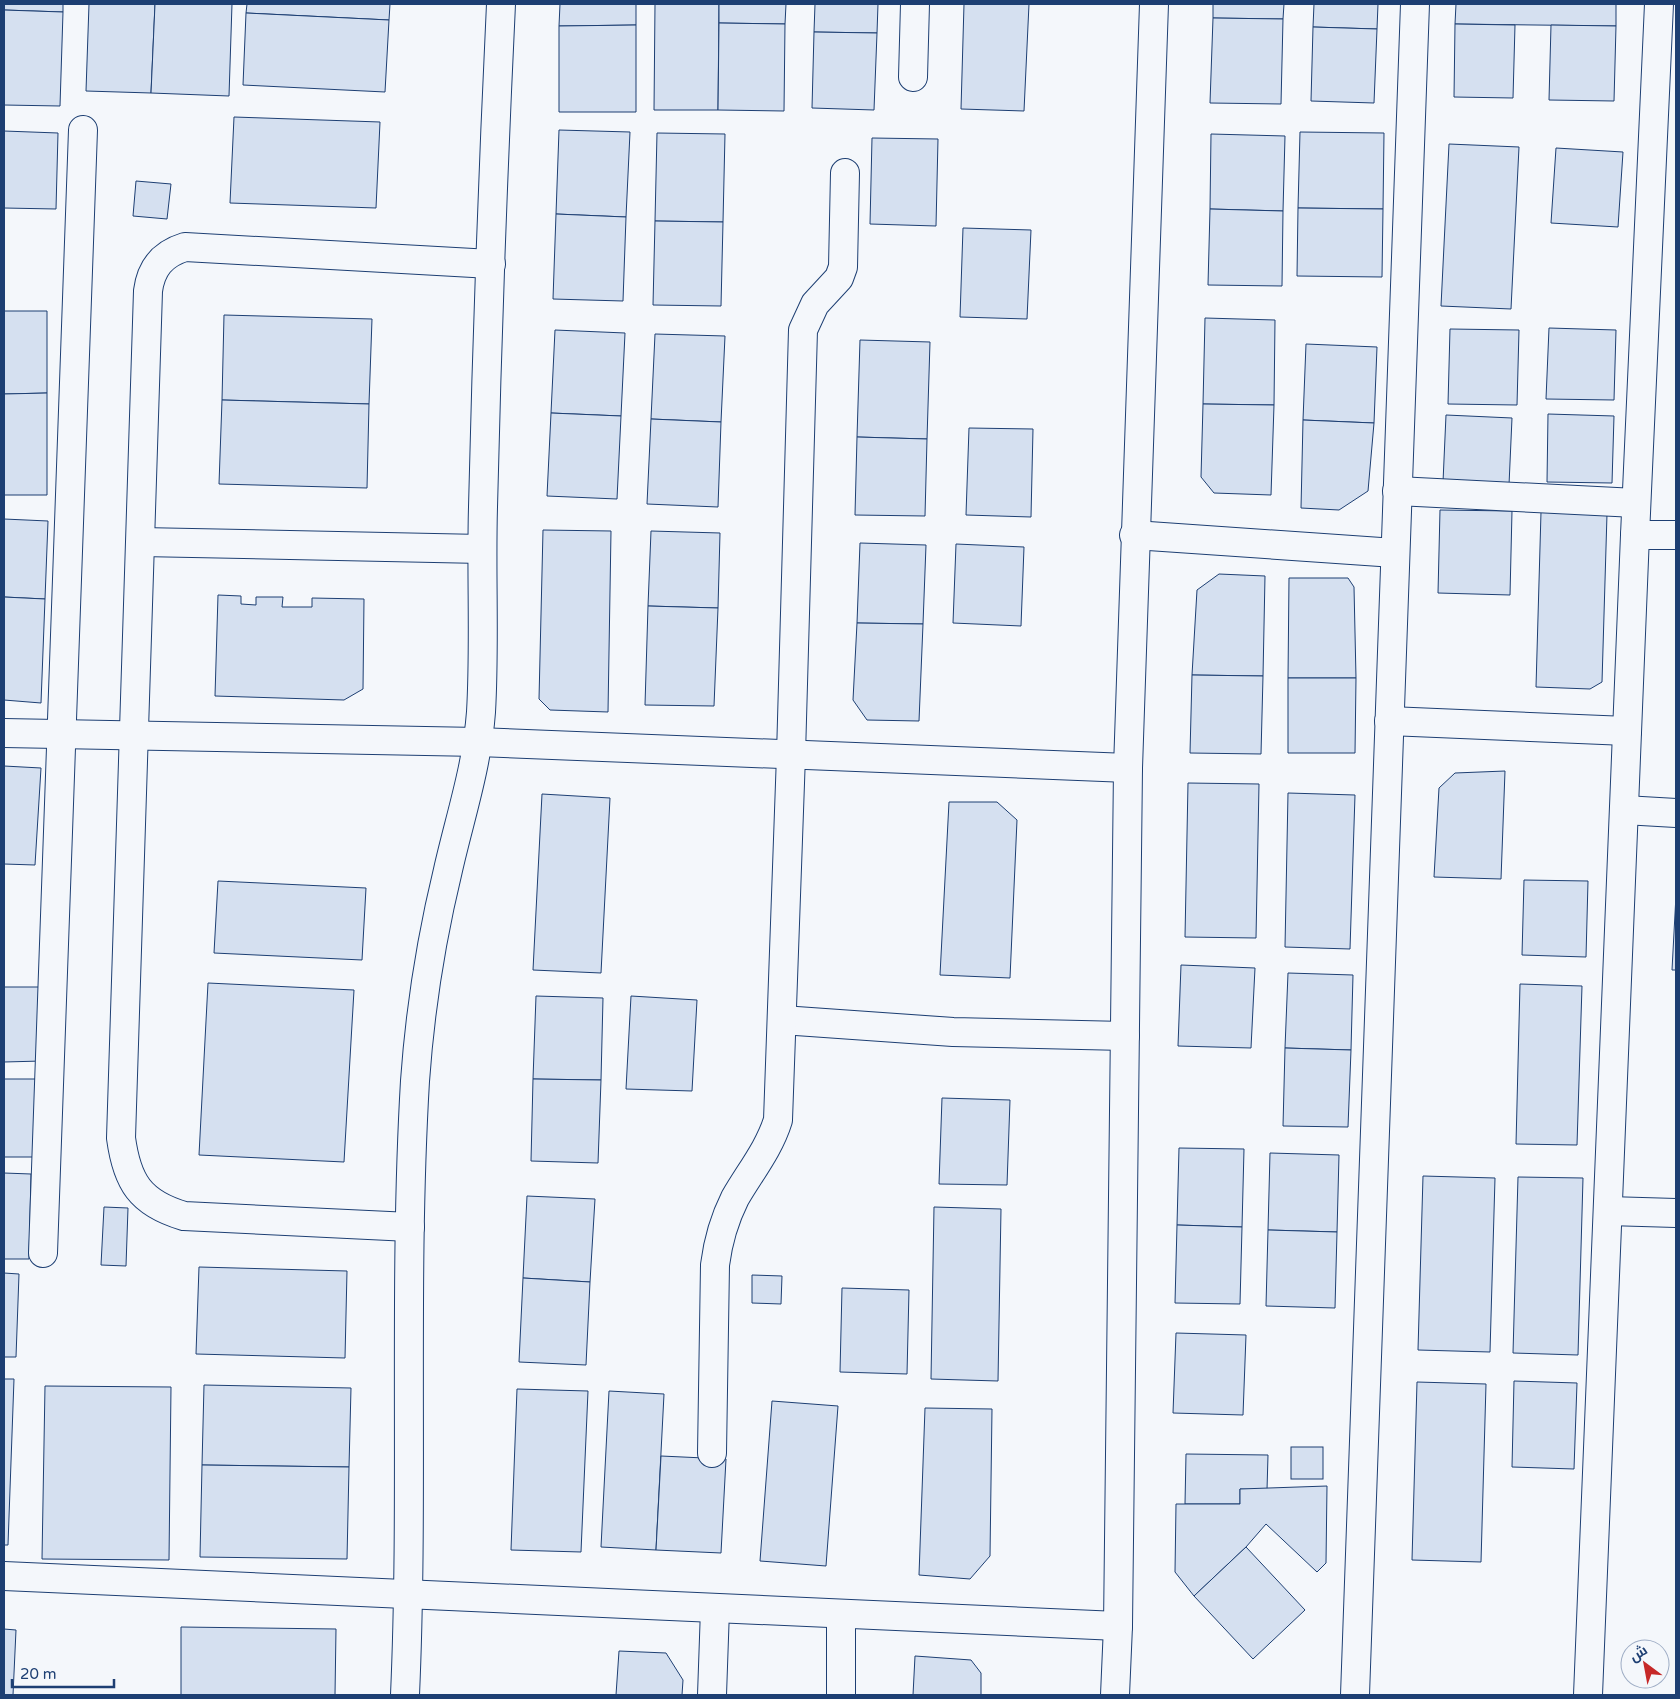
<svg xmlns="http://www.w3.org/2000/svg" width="1680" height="1699" viewBox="0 0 1680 1699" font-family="'Varela Round',Cairo,sans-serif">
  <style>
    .building { fill: #d5e0f0; stroke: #1d3f73 }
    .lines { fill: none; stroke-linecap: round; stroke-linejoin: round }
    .minor-casing { stroke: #1d3f73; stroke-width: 30 }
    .minor { stroke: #f4f7fb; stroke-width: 28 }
  </style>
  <rect width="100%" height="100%" fill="#f4f7fb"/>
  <g class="building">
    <path d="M4 4H63V12L4 10Z"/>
    <path d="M89 4H155L151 93 86 91Z"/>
    <path d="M155 4H232L229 96 151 93Z"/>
    <path d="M247 4H390L389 20 246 13Z"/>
    <path d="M560 4H636V25L559 26Z"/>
    <path d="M655 4H719L718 110H654Z"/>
    <path d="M719 4H786L785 24 719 23Z"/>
    <path d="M815 4H878L877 33 814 32Z"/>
    <path d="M964 4H1029L1024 111 961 109Z"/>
    <path d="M1213 4H1284L1283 19 1213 18Z"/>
    <path d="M1314 4H1378L1377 29 1313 27Z"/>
    <path d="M1456 4H1616V26L1455 24Z"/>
    <path d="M4 10 63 12 60 106 4 105Z"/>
    <path d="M246 13 389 20 385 92 243 85Z"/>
    <path d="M1213 18 1283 19 1281 104 1210 103Z"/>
    <path d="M719 23 785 24 784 111 718 110Z"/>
    <path d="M1455 24 1515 25 1513 98 1454 97Z"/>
    <path d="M636 25V112H559V26Z"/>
    <path d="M1551 25 1616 26 1614 101 1549 100Z"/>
    <path d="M1313 27 1377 29 1374 103 1311 101Z"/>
    <path d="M814 32 877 33 874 110 812 108Z"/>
    <path d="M234 117 380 122 376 208 230 203Z"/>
    <path d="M559 130 630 132 626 217 556 214Z"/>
    <path d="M4 131 58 133 56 209 4 208Z"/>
    <path d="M1300 132 1384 133 1383 209 1298 208Z"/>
    <path d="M657 133 725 134 723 222 655 221Z"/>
    <path d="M1211 134 1285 136 1283 211 1210 209Z"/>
    <path d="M872 138 938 139 936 226 870 224Z"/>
    <path d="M1449 144 1519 147 1511 309 1441 306Z"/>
    <path d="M1556 148 1623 152 1618 227 1551 223Z"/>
    <path d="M136 181 171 184 167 219 133 216Z"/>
    <path d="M1298 208 1383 209 1382 277 1297 276Z"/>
    <path d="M1210 209 1283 211 1282 286 1208 285Z"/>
    <path d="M556 214 626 217 623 301 553 299Z"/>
    <path d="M655 221 723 222 721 306 653 305Z"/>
    <path d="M963 228 1031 230 1027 319 960 317Z"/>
    <path d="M4 311H47V393L4 394Z"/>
    <path d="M224 315 372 319 369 404 222 400Z"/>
    <path d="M1205 318 1275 320 1274 405 1203 404Z"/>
    <path d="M1549 328 1616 330 1614 400 1546 399Z"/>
    <path d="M1450 329 1519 330 1517 405 1448 404Z"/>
    <path d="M555 330 625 333 621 416 551 413Z"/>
    <path d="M655 334 725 336 721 422 651 419Z"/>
    <path d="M860 340 930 342 927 439 857 437Z"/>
    <path d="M1306 344 1377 347 1374 423 1303 420Z"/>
    <path d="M47 393V495H4V394Z"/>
    <path d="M222 400 369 404 367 488 219 484Z"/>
    <path d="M1203 404 1274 405 1271 495 1214 493 1201 477Z"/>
    <path d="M551 413 621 416 617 499 547 496Z"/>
    <path d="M1548 414 1614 416 1612 483 1547 482Z"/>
    <path d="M1446 415 1512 418 1509 485 1443 482Z"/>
    <path d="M651 419 721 422 718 507 647 504Z"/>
    <path d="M1303 420 1374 423 1368 491 1339 510 1301 508Z"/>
    <path d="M969 428 1033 429 1031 517 966 515Z"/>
    <path d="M857 437 927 439 925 516 855 515Z"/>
    <path d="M1440 510 1512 511 1510 595 1438 593Z"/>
    <path d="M1541 512 1607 514 1602 682 1590 689 1536 687Z"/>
    <path d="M4 519 48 521 45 599 4 597Z"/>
    <path d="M543 530 611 531 608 712 550 710 539 699Z"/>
    <path d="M651 531 720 533 718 608 648 606Z"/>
    <path d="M860 543 926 545 923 624 857 623Z"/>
    <path d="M956 544 1024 547 1021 626 953 623Z"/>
    <path d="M1219 574 1265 576 1263 676 1192 675 1197 590Z"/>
    <path d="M1289 578H1348L1354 587 1356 678H1288Z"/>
    <path d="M218 595 241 596V604L256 605V597H283L282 607H312V598L364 599 363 689 344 700 215 696Z"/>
    <path d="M4 597 45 599 41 703 4 700Z"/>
    <path d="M648 606 718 608 714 706 645 705Z"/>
    <path d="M857 623 923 624 919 721 867 720 853 700Z"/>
    <path d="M1192 675 1263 676 1261 754 1190 753Z"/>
    <path d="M1288 678H1356L1355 753H1288Z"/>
    <path d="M4 766 41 768 35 865 4 864Z"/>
    <path d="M1505 771 1501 879 1434 877 1439 788 1455 773Z"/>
    <path d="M1188 783 1259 784 1256 938 1185 937Z"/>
    <path d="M1288 793 1355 795 1350 949 1285 947Z"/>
    <path d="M542 794 610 798 601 973 533 970Z"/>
    <path d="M949 802H997L1017 820 1010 978 940 975Z"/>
    <path d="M1524 880 1588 881 1586 957 1522 955Z"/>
    <path d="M218 881 366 888 362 960 214 953Z"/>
    <path d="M1676 895V970H1672Z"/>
    <path d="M1181 965 1255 968 1251 1048 1178 1046Z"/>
    <path d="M1288 973 1353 975 1351 1050 1285 1048Z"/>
    <path d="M208 983 354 990 344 1162 199 1155Z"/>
    <path d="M1520 984 1582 986 1577 1145 1516 1144Z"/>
    <path d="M4 987H41L42 1061 4 1062Z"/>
    <path d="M536 996 603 998 601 1080 533 1079Z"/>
    <path d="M631 996 697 1000 692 1091 626 1089Z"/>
    <path d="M1285 1048 1351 1050 1348 1127 1283 1126Z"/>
    <path d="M4 1079H38L35 1157H4Z"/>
    <path d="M533 1079 601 1080 598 1163 531 1161Z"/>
    <path d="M942 1098 1010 1100 1007 1185 939 1184Z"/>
    <path d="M1179 1148 1244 1149 1242 1227 1177 1225Z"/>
    <path d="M1270 1153 1339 1155 1337 1232 1268 1230Z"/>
    <path d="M4 1173 31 1174 29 1259H4Z"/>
    <path d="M1423 1176 1495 1178 1490 1352 1418 1350Z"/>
    <path d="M1518 1177 1583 1178 1578 1355 1513 1353Z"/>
    <path d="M527 1196 595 1199 590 1282 523 1278Z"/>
    <path d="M104 1207 128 1208 126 1266 101 1265Z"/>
    <path d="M934 1207 1001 1209 998 1381 931 1379Z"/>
    <path d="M1177 1225 1242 1227 1240 1304 1175 1303Z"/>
    <path d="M1268 1230 1337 1232 1335 1308 1266 1306Z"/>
    <path d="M199 1267 347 1271 345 1358 196 1354Z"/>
    <path d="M4 1273 19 1274 16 1357H4Z"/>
    <path d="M752 1275 782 1276 781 1304 752 1303Z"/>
    <path d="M523 1278 590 1282 586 1365 519 1362Z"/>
    <path d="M842 1288 909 1290 907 1374 840 1372Z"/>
    <path d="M1176 1333 1246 1335 1243 1415 1173 1413Z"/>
    <path d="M4 1379H14L8 1545H4Z"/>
    <path d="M1514 1381 1577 1383 1574 1469 1512 1467Z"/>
    <path d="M1417 1382 1486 1384 1481 1562 1412 1560Z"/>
    <path d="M204 1385 351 1388 349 1467 202 1465Z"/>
    <path d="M45 1386 171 1387 169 1560 42 1559Z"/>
    <path d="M517 1389 588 1391 581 1552 511 1550Z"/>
    <path d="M609 1391 664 1394 656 1550 601 1547Z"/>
    <path d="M772 1401 838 1406 826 1566 760 1561Z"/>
    <path d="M925 1408 992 1409 990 1556 970 1579 919 1575Z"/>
    <rect x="1291" y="1447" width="32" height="32"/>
    <path d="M1186 1454 1268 1455 1267 1490 1240 1489V1504H1185Z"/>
    <path d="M661 1456 726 1459 721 1553 656 1550Z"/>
    <path d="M202 1465 349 1467 347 1559 200 1557Z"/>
    <path d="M1327 1486 1326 1563 1317 1572 1266 1524 1246 1547 1194 1596 1175 1572 1176 1504H1240V1489Z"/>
    <path d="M1246 1547 1305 1610 1253 1659 1194 1596Z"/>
    <path d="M181 1627 336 1629 335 1695H181Z"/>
    <path d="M4 1629 16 1630 13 1695H4Z"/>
    <path d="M619 1651 666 1653 683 1680 682 1695H616Z"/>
    <path d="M915 1656 971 1660 981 1673V1695H913Z"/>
  </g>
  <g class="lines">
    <g class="minor-casing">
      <g id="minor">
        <path d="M913 77 915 4"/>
        <path d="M1397 491 1636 503"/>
        <path d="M1134 535 1395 553"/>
        <path d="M1635 535H1676"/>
        <path d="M141 542 482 549"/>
        <path d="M1389 721 1627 731"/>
        <path d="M4 733 478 742 1128 768"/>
        <path d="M1624 810 1676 813"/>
        <path d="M782 1020 953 1032 1125 1036"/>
        <path d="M1608 1211 1676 1213"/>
        <path d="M410 1227 184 1216C140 1203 127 1182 121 1138L148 291C151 268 162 254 185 247L491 264"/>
        <path d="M43 1253 83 130"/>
        <path d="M712 1453 715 1265C718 1241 724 1220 735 1198 750 1172 769 1149 778 1120L791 755 803 330 815 304 839 278 843 267 845 173"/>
        <path d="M4 1576 1118 1626"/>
        <path d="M405 1695C414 1491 403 1285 415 1081 420 1010 431 940 448 870 460 817 477 767 481 712 485 644 481 575 483 507 487 339 493 171 501 4"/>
        <path d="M712 1695 715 1609"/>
        <path d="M841 1695V1615"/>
        <path d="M1115 1695 1118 1626 1128 768 1154 4"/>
        <path d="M1355 1695 1415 4"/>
        <path d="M1588 1695 1635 535 1659 4"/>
      </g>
    </g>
    <use href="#minor" class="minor"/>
  </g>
  <rect width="1680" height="1699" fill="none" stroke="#1d3f73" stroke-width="10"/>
  <g transform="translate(1645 1664) rotate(328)"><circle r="24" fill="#f4f7fb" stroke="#9eadc5"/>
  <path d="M0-4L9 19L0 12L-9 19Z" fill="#c62828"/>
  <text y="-8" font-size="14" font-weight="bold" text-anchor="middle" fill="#1d3f73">ش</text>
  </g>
  <path d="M12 1679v8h102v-8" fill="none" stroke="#1d3f73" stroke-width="2.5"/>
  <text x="20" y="1679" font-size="15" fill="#1d3f73" stroke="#f4f7fb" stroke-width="4" paint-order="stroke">20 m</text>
</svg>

## Task description
When a line above contains the string "lines", copy that line.

## Response box
    .lines { fill: none; stroke-linecap: round; stroke-linejoin: round }
  <g class="lines">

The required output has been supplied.